Dettol advises leaving the washing machine door and detergent drawer open after use, until both have air-dried.

Check the manufacturer’s recommendation for cleaning the rubber seal for a front-loader, as harsh chemicals could damage it.

The exterior of the washing machine, should be wiped over frequently with a surface wipe, preferably one which will kill viruses. Dettol told the Daily Express in March 2020, that Dettol could possibly kill corona virus. Dettol – Daily Express- March 2020

There are a lot of laundry liquids and powders out there. UK government has made no recommendations on washing powders or indeed laundry sanitisers.

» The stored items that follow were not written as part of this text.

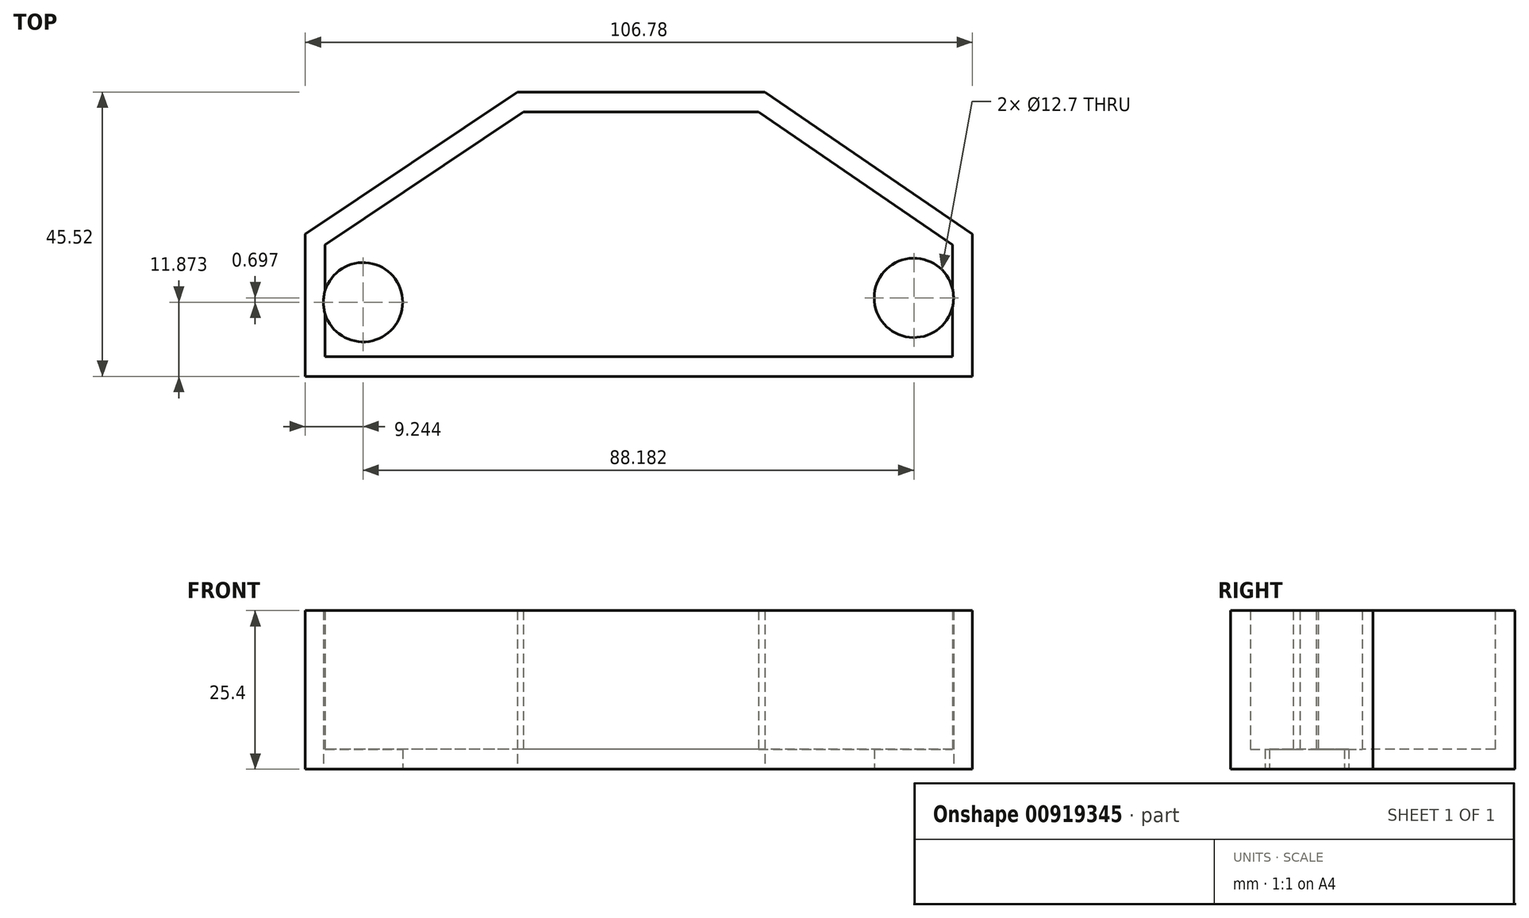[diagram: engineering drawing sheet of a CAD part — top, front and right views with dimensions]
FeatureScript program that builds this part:
annotation { "Feature Type Name" : "Feature", "Feature Type Description" : "" }
export const myFeature = defineFeature(function(context is Context, id is Id, definition is map)
    precondition{}
    {
        {
            var Q0;
            Q0=qCreatedBy(makeId("Top.planeOp"),FACE);
            var sketch = newSketch(context, id + "F0", { "sketchPlane" : qUnion([Q0])});
            skLineSegment(sketch, "E0.bottom", {"start": v(53.4, -22.76) * mm, "end": v(-53.4, -22.76) * mm});
            skLineSegment(sketch, "E0.top", {"start": v(20.18, 22.76) * mm, "end": v(-19.45, 22.76) * mm});
            skLineSegment(sketch, "E0.left", {"start": v(53.4, -22.76) * mm, "end": v(53.4, 0) * mm});
            skLineSegment(sketch, "E0.right", {"start": v(-53.4, -22.76) * mm, "end": v(-53.4, 0) * mm});
            skPoint(sketch, "E0.middle", {"position": v(0, 0) * mm});
            skLineSegment(sketch, "E1", {"start": v(20.18, 22.76) * mm, "end": v(53.4, 0) * mm});
            skLineSegment(sketch, "E2", {"start": v(-19.45, 22.76) * mm, "end": v(-53.4, 0) * mm});
            skPoint(sketch, "E3.orphan", {"position": v(53.4, 22.76) * mm});
            skPoint(sketch, "E4.orphan", {"position": v(-53.4, 22.76) * mm});
            skLineSegment(sketch, "E5.0", {"start": v(50.22, -19.59) * mm, "end": v(50.22, -1.67) * mm});
            skLineSegment(sketch, "E5.1", {"start": v(-50.22, -19.59) * mm, "end": v(-50.22, -1.7) * mm});
            skLineSegment(sketch, "E5.2", {"start": v(-18.48, 19.59) * mm, "end": v(-50.22, -1.7) * mm});
            skLineSegment(sketch, "E5.3", {"start": v(50.22, -19.59) * mm, "end": v(-50.22, -19.59) * mm});
            skLineSegment(sketch, "E5.4", {"start": v(19.2, 19.59) * mm, "end": v(-18.48, 19.59) * mm});
            skLineSegment(sketch, "E5.5", {"start": v(19.2, 19.59) * mm, "end": v(50.22, -1.67) * mm});
            skCircle(sketch, "E6", {"center": v(-44.15, -10.89) * mm, "radius": 3.18 * mm});
            skCircle(sketch, "E7", {"center": v(44.04, -10.19) * mm, "radius": 3.18 * mm});
            skCircle(sketch, "E8", {"center": v(44.04, -10.19) * mm, "radius": 6.35 * mm});
            skCircle(sketch, "E9", {"center": v(-44.15, -10.89) * mm, "radius": 6.35 * mm});
            skSolve(sketch);
        }
        {
            var Q0;
            Q0=makeQuery(id+"F0.imprint","IMPRINT",FACE,{"disambiguationData":[TD([[makeQuery(id+"F0.imprint","IMPRINT",EDGE,{"derivedFrom":sQuery(id+"F0.wireOp",EDGE,"E0.bottom")}),-1.0]])]});
            extrude(context, id + "F1", {"entities" : qUnion([Q0]), "depth" : 25.4 * mm, "offsetDistance" : 25.4 * mm});
        }
        {
            var Q0;
            Q0=makeQuery(id+"F0.imprint","IMPRINT",FACE,{"disambiguationData":[TD([[makeQuery(id+"F0.imprint","IMPRINT",EDGE,{"derivedFrom":sQuery(id+"F0.wireOp",EDGE,"E5.0")}),1.0]])]});
            extrude(context, id + "F2", {"entities" : qUnion([Q0]), "operationType" : NewBodyOperationType.ADD, "depth" : 3.17 * mm, "offsetDistance" : 25.4 * mm});
        }
    });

It doesn’t appear that the CDC has done so either.

BS EN 1275 is a British standard for killing bacteria and Dettol Antibacterial Laundry Cleaner (available in Fresh Cotton and Lavender fragrances plus sensitive version) meets this at 20C. For more information see Dettol laundry cleaner

The hotter the wash, the better the chance of killing bacteria and stray coronavirus, in case you or a member of your household, has asymptomatic Covid-19.

Now is the time, to read the product instructions for stain removers, prewash products, laundry sanitisers, fabric conditioners and indeed washing machines.

Unless you or a member of your household has a skin allergy, it might be prudent to swap to a biological laundry powder, rather than a liquid.

Laundry liquids don’t include bleach (which kills coronavirus) and biological powders contain more of it than non-biological powders.

Heat may kill coronavirus, so it could be prudent to tumble dry and then iron washing, using the correct setting for the fabric. Alternatively, washing can be hung out on an airer or washing line, to let the sunlight disinfect it, outdoors.

Before hanging clean clothes on an airer, do wipe it over. Indoor airers need drying to avoid any potential bleaching line. Outdoor airers can be left to dry. If you peg clothes on to an indoor airer, it makes it more difficult for pets and kids to knock them off. Also, if the sun comes out, it’s easier to plonk the airer on a balcony or in the garden.

Some balcony or radiator airers, are so adjustable, that they can be hung out of a window.

If you’re desperate for activities to do with kids, you could get them washing their own socks by hand with soap and pegging them up on an airer on a balcony or deck.